The liminal state between Complex and Complicated is the state of increasing constraints to create authentic repeatability that allows for scaling as is. Loosely translated that means that parallel experiments are starting to fuse and produce consistency over time so we can now assume a degree of predictability. In this state we continue to iterate ideas but reduce the parallelism of experimentation in the complex domain. The longer we can hold things year, the lower the risk of premature convergence on a solution (or solutions), but the more time it gets to move from exploration to exploitation. So there a a trade off here, but relatively low risk.

The liminal state between Chaotic and Complex is what some people mean when they talk about the edge of chaos; Reducing the constraints, wearing the connections until a state of randomness is reached. This should not be confused with the complacency zone in the obvious domain which results in a catastrophic collapse into chaos. This is the zone of deliberate movement to create sufficient ambiguity for true novelty to emerge. This is difficult to do in the concrete as old patterns assert themselves to quickly, hence the use of abstraction to prevent that. A body of SenseMaker® and Cognitive Edge methods relate to this and overall its a safe space. The energy gradient is to complexity not to chaos.

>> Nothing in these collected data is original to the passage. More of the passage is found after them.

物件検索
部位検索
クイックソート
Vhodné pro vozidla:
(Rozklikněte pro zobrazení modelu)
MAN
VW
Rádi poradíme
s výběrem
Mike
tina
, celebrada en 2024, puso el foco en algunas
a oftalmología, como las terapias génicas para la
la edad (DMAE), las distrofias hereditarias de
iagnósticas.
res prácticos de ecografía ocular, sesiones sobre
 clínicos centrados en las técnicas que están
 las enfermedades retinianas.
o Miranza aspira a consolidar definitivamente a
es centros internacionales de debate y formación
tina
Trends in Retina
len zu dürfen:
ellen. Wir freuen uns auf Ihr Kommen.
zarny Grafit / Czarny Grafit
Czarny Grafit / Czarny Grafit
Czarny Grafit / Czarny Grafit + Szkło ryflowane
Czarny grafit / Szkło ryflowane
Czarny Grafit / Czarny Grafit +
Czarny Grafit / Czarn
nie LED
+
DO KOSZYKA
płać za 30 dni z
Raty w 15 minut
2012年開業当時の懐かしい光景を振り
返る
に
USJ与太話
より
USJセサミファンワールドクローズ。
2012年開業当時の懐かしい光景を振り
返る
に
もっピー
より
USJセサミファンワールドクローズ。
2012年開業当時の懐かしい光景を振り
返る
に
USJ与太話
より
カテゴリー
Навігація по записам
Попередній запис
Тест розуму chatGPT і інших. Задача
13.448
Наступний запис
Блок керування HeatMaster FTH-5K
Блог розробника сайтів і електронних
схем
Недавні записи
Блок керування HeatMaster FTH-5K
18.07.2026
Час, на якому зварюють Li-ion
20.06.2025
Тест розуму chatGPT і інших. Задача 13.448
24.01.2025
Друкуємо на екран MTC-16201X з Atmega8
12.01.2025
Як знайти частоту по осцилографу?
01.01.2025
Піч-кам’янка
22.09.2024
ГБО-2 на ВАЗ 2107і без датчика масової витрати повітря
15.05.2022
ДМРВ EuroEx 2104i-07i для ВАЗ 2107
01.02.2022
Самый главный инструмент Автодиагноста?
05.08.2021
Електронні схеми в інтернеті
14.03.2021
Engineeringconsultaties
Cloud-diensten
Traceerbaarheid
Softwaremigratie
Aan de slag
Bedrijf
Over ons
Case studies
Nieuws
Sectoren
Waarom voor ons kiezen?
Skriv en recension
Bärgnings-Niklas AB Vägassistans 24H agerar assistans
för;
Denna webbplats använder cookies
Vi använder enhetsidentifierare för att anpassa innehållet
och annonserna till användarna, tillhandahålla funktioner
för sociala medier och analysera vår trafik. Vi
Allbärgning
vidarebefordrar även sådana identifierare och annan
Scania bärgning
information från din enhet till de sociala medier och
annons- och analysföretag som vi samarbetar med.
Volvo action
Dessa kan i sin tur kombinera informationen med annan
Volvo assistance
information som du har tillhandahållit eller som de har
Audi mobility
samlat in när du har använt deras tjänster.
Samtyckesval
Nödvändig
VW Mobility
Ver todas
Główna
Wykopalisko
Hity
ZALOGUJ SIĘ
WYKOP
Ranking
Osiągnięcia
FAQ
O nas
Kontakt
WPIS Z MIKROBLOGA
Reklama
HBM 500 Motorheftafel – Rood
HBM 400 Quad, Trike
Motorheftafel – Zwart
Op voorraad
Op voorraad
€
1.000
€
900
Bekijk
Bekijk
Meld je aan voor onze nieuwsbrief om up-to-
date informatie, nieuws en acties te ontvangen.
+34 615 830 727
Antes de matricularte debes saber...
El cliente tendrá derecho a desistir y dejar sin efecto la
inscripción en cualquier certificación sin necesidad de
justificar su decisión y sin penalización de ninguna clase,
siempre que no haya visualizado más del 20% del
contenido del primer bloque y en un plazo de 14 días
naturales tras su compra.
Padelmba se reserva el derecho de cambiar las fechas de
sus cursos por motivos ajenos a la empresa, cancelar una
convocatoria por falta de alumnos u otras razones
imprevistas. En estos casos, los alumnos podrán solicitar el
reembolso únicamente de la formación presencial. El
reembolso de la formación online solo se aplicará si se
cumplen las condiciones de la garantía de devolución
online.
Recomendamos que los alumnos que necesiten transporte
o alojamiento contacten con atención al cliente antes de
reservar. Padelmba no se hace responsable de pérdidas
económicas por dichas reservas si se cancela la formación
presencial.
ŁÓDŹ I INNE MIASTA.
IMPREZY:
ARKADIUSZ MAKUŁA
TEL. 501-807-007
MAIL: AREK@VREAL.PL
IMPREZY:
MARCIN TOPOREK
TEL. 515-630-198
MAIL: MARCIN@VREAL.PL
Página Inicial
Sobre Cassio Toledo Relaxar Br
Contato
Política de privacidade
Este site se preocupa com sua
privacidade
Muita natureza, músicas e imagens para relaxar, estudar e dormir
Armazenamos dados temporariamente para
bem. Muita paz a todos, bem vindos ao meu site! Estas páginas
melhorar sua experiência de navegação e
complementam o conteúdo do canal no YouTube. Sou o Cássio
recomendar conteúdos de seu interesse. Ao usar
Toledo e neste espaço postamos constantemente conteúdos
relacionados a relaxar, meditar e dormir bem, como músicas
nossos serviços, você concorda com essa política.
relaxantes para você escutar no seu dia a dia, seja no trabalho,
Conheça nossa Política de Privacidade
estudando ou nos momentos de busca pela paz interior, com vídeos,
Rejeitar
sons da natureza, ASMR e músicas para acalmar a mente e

More on this tomorrow when I will update the constraint work and then start to cross link back. So consider this a starting post …

 

The image that opens this post is from the 2011 Burning Man work Liminality by aleXander hirka

One response to “Liminal Cynefin, stepping over the threshold”

  1. Anders Dinsen says:

    The choice of word “liminal” is interesting. Its origin is limit, which is indeed a stage, somewhere we can act and perform on. Being “on the limit” or “crossing the limit” can be a human event with significance and possible outcomes. In a leadership perspective, I want the team to get the most out of that.